Damares: ‘O BRB não é mais um problema só do DF, ele é um problema do Brasil’
Senadora cobra explicações sobre o plano de recuperação e os riscos para o Distrito Federal

A senadora Damares Alves (Rep-DF) cobrou, nesta terça-feira (9), durante audiência pública na Comissão de Assuntos Econômicos (CAE) do Senado, esclarecimentos sobre o plano de reestruturação do Banco de Brasília (BRB).
Durante o debate, a parlamentar demonstrou preocupação com os possíveis impactos da crise para os servidores públicos, a população do Distrito Federal e a manutenção de programas sociais financiados pela instituição.
“O BRB não é mais um problema só do DF, ele é um problema do Brasil”, afirmou. Segundo a senadora, a situação do banco pode afetar inclusive depósitos judiciais vinculados a tribunais de diferentes estados. Damares ressaltou que sua principal preocupação, neste momento, é assegurar a estabilidade da instituição e a proteção dos cidadãos, deixando em segundo plano a apuração de eventuais irregularidades passadas.

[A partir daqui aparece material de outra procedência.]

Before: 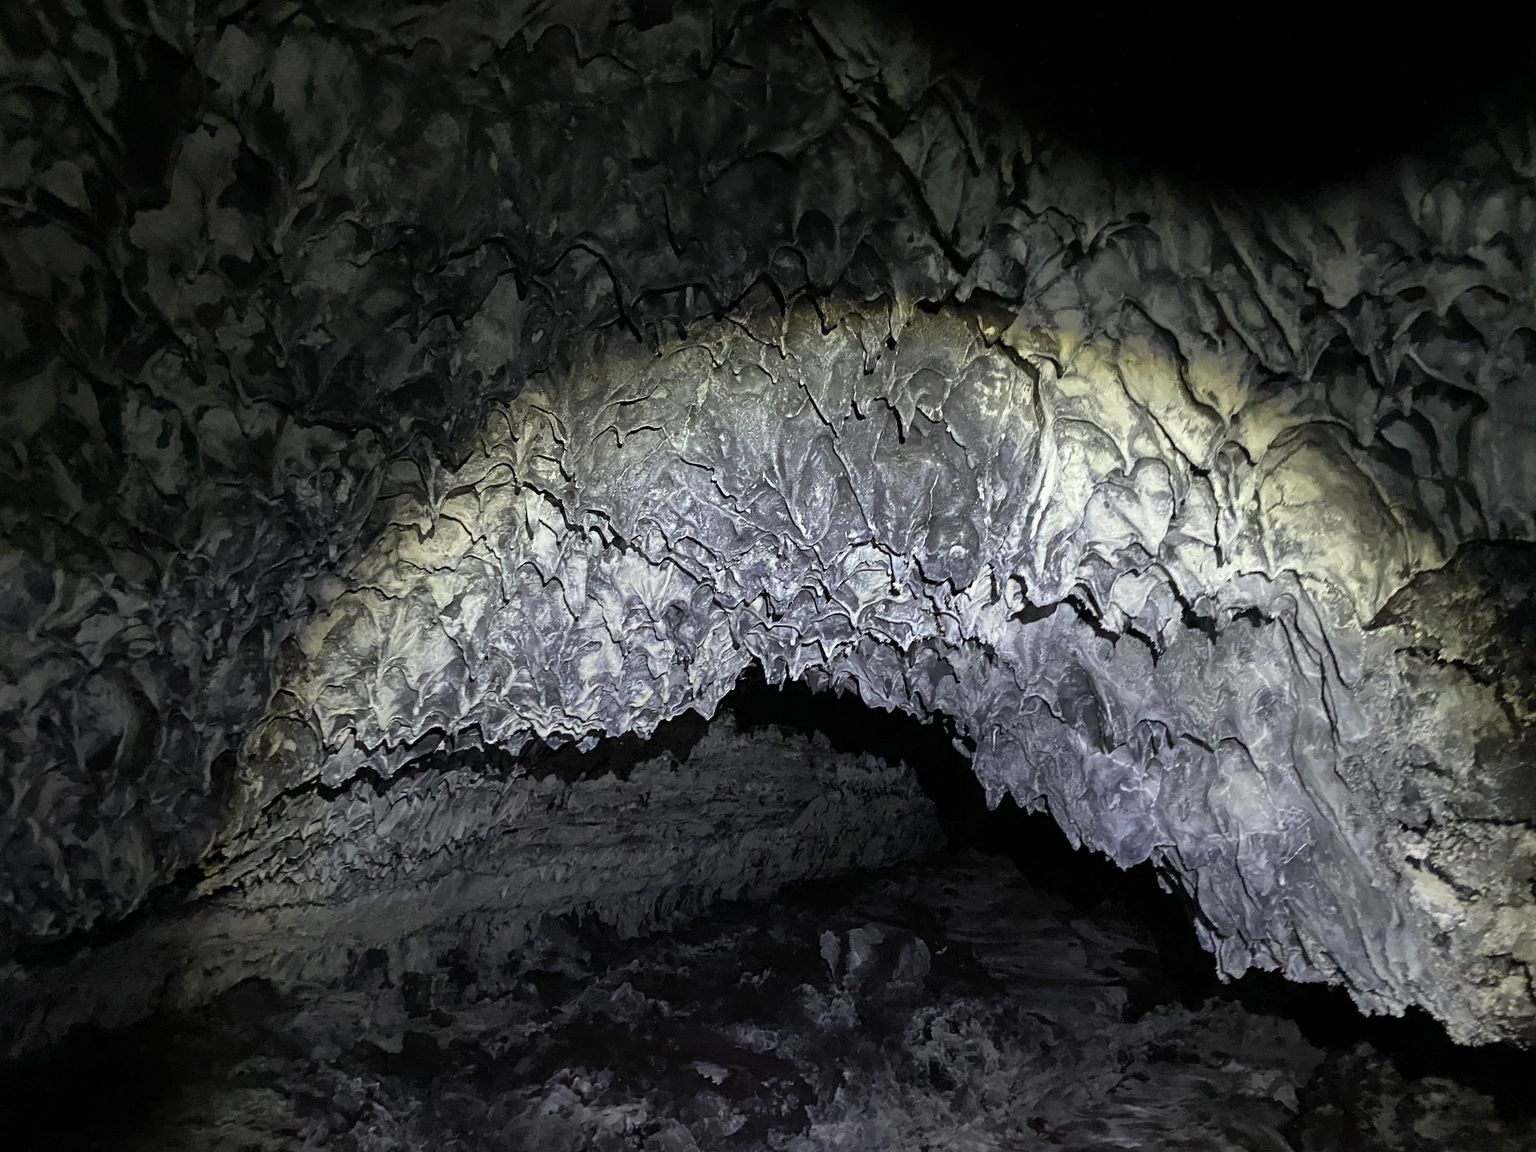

A senadora também questionou a origem do plano de recuperação apresentado. “A proposta nasceu dentro do BRB ou a proposta nasceu dentro do governo do Distrito Federal?”, perguntou.
Outro ponto levantado por Damares foi o tamanho do déficit que levou à elaboração do plano. “Qual é o valor do rombo? (…) Nós temos uma sopa de números que a gente não consegue entender”, declarou.
A parlamentar ainda buscou esclarecimentos sobre as garantias que serão utilizadas para viabilizar a recuperação da instituição. Ela questionou se o Fundo Constitucional do Distrito Federal estaria sendo “colocado na mesa” como garantia e se o plano poderá resultar na suspensão de concursos públicos e reajustes salariais para servidores do DF.
“Quais patrimônios nossos realmente serão comprometidos nesse plano de reconstrução?”, indagou.
Damares também demonstrou preocupação com os reflexos da crise sobre mais de 30 programas sociais apoiados pelo banco e rejeitou a hipótese de liquidação da instituição. “Esse é um patrimônio nosso, nós temos que lutar por este patrimônio. Mas qual é o preço dessa luta, presidente?”, questionou.
Presente à audiência, o presidente do BRB, Nelson Antônio de Souza, respondeu a questionamentos sobre a relação da instituição com o Banco Master. Segundo ele, entre 2024 e outubro de 2025, o volume de transações entre os dois bancos alcançou R$ 30 bilhões.
Ao explicar a necessidade de um aporte de R$ 8,8 bilhões para a recuperação do BRB, Souza informou que o cálculo considera os R$ 21,9 bilhões em ativos da instituição e a necessidade de provisionamento para possíveis perdas. De acordo com o executivo, a estimativa de perdas em ativos soma R$ 2,6 bilhões.
“Mas não é só isso. Existem outros ativos frágeis que nós já, na análise que fizemos, chegam a esse R$ 8,8 bilhões”, afirmou.
O presidente do banco informou ainda que o plano prevê a obtenção de R$ 6,6 bilhões em empréstimos junto ao Fundo Garantidor de Créditos (FGC) e outros R$ 2,2 bilhões por meio da securitização de dívidas do Governo do Distrito Federal.
A audiência contou com a participação de Nelson Antônio de Souza e ocorreu após a criação, no Senado, de um grupo de trabalho destinado a acompanhar as investigações sobre supostas fraudes envolvendo o Banco Master, que teriam produzido reflexos sobre o BRB.